Eine andere Sicht vertritt Joseph Stiglitz, Nobelpreisträger von der Columbia Universität in New York. Er sieht den Grund für das blutleere Wachstum nicht im Mangel an Reformen, sondern im Mangel an gesamtwirtschaftlicher Nachfrage. "Hätte die Regierung die Nachfrage nach der Finanzkrise stärker stimuliert, ginge es der Wirtschaft heute besser", urteilt Stiglitz.

Hilft Keynes?

Daher sprach er sich für höhere Staatsausgaben aus, die durch höhere Steuern finanziert werden. Das löse Multiplikatoreffekte aus, die das Wachstum stärkten. Konkret forderte er die Regierung auf, die Umweltsteuern zu erhöhen und die Einnahmen daraus in den Ausbau der Infrastruktur und der Bildung zu stecken.

Die expansive Geldpolitik der Fed sieht Stiglitz hingegen kritisch. Niedrige Zinsen regten zwar die Investitionen an. Doch die höhere Kapitalintensität der Produktion vernichte Arbeitsplätze. Zudem verschärften die Anleihekäufe der Fed die Ungleichheit von Einkommen und Vermögen, die das Wachstum ebenfalls bremse.

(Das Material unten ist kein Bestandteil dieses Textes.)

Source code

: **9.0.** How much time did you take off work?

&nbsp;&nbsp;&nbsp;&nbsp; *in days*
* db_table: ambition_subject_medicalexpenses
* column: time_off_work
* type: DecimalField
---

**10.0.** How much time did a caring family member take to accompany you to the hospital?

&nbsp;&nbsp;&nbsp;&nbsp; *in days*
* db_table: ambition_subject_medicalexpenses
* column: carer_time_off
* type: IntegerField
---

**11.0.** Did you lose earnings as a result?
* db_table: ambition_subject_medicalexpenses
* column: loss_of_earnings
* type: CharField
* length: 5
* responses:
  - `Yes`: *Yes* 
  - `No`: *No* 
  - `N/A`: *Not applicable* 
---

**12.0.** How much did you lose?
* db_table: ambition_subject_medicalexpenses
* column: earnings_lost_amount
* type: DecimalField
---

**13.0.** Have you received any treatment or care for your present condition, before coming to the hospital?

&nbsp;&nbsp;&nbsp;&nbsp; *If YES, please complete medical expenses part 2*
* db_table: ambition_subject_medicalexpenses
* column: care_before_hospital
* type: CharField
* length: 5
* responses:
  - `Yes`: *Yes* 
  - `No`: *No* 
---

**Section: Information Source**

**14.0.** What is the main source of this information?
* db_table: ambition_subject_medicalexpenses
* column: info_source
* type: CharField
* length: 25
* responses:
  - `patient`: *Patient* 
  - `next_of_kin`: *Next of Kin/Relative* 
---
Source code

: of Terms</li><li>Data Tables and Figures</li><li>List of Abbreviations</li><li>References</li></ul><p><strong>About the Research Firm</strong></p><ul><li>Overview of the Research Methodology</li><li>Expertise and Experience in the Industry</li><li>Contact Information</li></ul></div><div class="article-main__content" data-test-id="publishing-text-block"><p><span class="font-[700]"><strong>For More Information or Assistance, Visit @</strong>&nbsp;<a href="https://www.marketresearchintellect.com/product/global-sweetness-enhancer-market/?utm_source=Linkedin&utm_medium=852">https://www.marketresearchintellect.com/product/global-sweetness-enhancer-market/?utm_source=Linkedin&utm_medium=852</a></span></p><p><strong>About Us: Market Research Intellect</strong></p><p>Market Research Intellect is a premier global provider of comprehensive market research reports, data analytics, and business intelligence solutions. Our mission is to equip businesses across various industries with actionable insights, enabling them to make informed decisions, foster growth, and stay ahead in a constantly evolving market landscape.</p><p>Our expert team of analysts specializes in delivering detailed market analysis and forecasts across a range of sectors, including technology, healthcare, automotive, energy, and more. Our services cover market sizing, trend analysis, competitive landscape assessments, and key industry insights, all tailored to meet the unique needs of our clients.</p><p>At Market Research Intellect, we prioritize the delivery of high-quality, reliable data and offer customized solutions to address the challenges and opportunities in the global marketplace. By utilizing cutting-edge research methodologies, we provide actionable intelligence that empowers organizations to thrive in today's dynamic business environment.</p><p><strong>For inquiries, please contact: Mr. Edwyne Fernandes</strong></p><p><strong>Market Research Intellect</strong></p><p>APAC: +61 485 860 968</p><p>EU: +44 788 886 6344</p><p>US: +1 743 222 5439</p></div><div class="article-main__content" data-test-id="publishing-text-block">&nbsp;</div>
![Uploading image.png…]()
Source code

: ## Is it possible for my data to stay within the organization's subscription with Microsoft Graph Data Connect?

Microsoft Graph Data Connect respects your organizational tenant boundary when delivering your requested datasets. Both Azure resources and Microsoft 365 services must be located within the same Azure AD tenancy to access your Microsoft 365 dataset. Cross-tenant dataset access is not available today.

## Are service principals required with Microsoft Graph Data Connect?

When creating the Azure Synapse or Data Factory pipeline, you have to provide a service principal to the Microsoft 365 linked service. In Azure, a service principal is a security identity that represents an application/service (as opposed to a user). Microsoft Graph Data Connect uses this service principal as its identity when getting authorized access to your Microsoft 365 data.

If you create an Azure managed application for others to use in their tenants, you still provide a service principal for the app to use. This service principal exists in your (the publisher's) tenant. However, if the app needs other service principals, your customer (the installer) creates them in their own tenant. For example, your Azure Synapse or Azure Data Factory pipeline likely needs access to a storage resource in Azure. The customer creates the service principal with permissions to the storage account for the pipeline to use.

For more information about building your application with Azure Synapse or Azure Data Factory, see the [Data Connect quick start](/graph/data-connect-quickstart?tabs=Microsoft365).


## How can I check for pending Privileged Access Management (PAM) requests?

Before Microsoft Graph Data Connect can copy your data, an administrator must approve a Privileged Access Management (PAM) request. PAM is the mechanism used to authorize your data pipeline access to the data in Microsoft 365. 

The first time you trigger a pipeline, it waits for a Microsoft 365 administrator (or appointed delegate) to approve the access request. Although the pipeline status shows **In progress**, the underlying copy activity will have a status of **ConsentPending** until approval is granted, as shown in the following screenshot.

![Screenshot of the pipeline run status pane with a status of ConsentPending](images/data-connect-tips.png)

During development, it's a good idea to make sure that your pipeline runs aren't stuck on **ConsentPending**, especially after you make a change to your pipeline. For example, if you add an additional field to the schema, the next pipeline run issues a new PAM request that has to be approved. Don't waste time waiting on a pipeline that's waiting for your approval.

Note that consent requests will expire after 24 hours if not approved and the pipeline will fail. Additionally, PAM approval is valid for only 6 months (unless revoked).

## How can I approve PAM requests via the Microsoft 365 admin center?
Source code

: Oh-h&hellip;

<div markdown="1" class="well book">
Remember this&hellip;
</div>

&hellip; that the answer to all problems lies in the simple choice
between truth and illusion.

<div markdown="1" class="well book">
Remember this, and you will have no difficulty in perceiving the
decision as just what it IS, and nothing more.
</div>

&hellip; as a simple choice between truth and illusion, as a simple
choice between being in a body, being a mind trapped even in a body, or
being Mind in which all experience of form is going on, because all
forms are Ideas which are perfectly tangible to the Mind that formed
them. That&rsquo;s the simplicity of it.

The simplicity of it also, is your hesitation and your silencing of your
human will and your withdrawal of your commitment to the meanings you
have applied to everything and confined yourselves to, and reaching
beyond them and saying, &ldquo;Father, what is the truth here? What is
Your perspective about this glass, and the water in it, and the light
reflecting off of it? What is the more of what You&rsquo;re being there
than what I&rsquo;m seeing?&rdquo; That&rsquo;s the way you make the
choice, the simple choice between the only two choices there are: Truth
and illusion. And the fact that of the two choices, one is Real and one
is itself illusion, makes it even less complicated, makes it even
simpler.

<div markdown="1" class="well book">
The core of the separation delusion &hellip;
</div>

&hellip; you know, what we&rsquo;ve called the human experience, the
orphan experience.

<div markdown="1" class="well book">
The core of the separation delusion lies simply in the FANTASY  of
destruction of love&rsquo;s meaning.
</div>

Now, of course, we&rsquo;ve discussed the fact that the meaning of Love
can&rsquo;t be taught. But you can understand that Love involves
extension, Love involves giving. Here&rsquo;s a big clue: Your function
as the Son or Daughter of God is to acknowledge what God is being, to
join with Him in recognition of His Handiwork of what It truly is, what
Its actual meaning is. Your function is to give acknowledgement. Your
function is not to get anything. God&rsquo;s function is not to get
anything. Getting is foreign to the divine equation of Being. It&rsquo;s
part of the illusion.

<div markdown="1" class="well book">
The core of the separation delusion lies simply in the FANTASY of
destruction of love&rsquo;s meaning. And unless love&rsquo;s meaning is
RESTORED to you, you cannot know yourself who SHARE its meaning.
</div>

Für mehr staatliche Investitionen sprach sich auch Catherine Mann, Chefökonomin der OECD, aus. Weltweit seien die Investitionen extrem schwach, konstatierte sie. In den USA lägen sie derzeit nur um fünf Prozent über ihrem Vorkrisenniveau. Gemessen an früheren Aufschwüngen müssten sie jedoch um 20 bis 40 Prozent höher sein. Noch übler sei es um die Investitionen in Europa bestellt, die Entwicklung auf dem alten Kontinent sei ein "wahres Desaster".

Ausschlaggebend für die Investitionsschwäche sei ein Bündel an Ursachen. Größtes Investitionshemmnis sei die allgemeine Nachfrageschwäche. Dazu kämen geopolitische Unsicherheiten sowie der Mangel an Liberalisierungen auf den Güter- und Dienstleistungsmärkten.